Trial: Ten sample hacks can be viewed from the Web site.


This book presents quick and creative techniques for improving Excel spreadsheets and applying some of Excel’s less known, but often useful, features. The techniques in this book require intermediate to advanced knowledge of Excel.



Excel Hacks is a 6" by 9" softcover book with approximately 300 pages. It is comprised of eight chapters, a glossary, an index, and a short preface. The table of contents lists the descriptive titles of all 100 hacks. The index is comprehensive. The O’Reilly Web site maintains a list of errata for the book. Two minor errors are listed.

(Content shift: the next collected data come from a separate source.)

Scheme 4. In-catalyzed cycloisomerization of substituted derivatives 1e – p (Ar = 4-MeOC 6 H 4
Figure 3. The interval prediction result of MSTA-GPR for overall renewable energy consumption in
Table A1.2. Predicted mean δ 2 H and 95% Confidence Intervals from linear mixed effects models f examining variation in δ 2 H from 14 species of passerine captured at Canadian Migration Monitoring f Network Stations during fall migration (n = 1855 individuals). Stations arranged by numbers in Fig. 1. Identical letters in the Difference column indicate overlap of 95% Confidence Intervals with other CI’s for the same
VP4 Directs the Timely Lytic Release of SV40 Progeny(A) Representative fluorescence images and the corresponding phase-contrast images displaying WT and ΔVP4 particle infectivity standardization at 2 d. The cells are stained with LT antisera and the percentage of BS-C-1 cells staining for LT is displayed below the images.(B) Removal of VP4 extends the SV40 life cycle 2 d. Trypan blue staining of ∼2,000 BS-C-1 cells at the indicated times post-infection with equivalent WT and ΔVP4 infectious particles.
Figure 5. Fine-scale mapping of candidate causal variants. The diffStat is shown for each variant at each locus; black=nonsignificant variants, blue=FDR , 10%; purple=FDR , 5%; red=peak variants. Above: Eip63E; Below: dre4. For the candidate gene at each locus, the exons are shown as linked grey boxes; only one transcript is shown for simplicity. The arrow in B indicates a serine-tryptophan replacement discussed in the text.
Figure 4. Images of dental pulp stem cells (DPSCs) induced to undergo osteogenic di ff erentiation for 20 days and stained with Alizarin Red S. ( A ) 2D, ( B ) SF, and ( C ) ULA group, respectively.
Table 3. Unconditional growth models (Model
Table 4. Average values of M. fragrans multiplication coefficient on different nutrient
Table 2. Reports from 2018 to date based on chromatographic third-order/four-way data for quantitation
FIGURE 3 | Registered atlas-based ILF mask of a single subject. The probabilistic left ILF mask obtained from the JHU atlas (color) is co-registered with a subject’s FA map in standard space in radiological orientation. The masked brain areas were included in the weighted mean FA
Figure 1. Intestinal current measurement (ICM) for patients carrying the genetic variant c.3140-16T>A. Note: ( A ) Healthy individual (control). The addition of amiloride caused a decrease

“Chapter 1, Reducing Workbook and Worksheet Frustration” contains 15 hacks that cover topics such as workbook display, security, dead links, and data corruption. “Chapter 2, Hacking Excel’s Built-In Features” contains 23 hacks that cover data validation, conditional formatting, multiple lists, sorting, cell comments, and date and time features. “Chapter 3, Naming Hacks” contains six hacks related to naming cells and ranges. “Chapter 4, Hacking Pivot Tables” contains five hacks related to pivot tables (cross-tabulations on steroids). “Chapter 5, Charting Hacks” contains ten hacks. “Chapter 6, Hacking Formulas and Functions” contains 21 hacks. “Chapter 7, Macro Hacks” contains 14 hacks. “Chapter 8, Connecting Excel to the World” contains six hacks. Unfortunately, five of the hacks are not applicable to Macintosh versions of Excel.


Reviewing a book of tips requires a different approach than reviewing a book that functions more like a manual. I decided to assess the usability and value of the tips by selecting one tip from each chapter (except Chapter 8) and seeing if I could accomplish the same task using information provided in Excel’s manual and help files. A book of hacks that contains no more information than help files would have no value.

Hack 8 describes two ways to limit the scrolling range of a worksheet. Both methods work well, and the authors cover all possible situations where limiting the scrolling range can cause problems. Solutions to avoid or work around those problems are provided. The book provides far more information than the Excel and Visual Basic Editor help files.

Hack 20 describes how to generate alternating row colors using conditional formatting. The basic technique works well; however, the advanced technique (no highlighting of blank rows) does not work with Microsoft Excel X for Mac (Service Release 1), due to a Visual Basic bug. It works with Excel 2000 for Windows. This hack can be replicated (with difficulty) using information in Excel’s help files, but you must figure out how to apply the modulus formula.

Hack 41 describes how to create and name a custom function. The basic hack is easy, and Excel’s help file shows how to do it. The advanced hack uses the intersect method to create lookup functions. This impressive technique is not easy to duplicate using only Excel’s help file.

Hack 47 tells how to automate PivotTable creation. The basic technique uses the PivotTable Wizard (which is usable with minimal instructions). The advanced hack uses a macro to create a PivotTable from any database or list column. This feat cannot be replicated with information from the Visual Basic Editor’s help file.

Hack 55 shows how to make a “thermometer” chart. This hack cannot be replicated using only information from the help files.

Hack 70 tells how to find the “nth” occurrence of a value in row or column. Again, this nifty and useful hack cannot be replicated using only information from the help files.

Hack 93 describes how to run procedures on protected worksheets. The book described how to use Visual Basic code to allow macros to function even when worksheets are password protected to prevent other users from altering them. This hack can be replicated by a skilled VBA user by assembling information available from the Visual Basic Editor’s help file.


Excel Hacks contains many useful and interesting tips geared toward experienced Excel users. I found it easy to use, and I appreciated the clear explanations that accompanied the hack descriptions. Most of the hacks provide information not readily available from help files. However, I find that books comprised solely of list of tips are not as useful as manuals with explanations and examples, which is why my rating is Very Good instead of Excellent.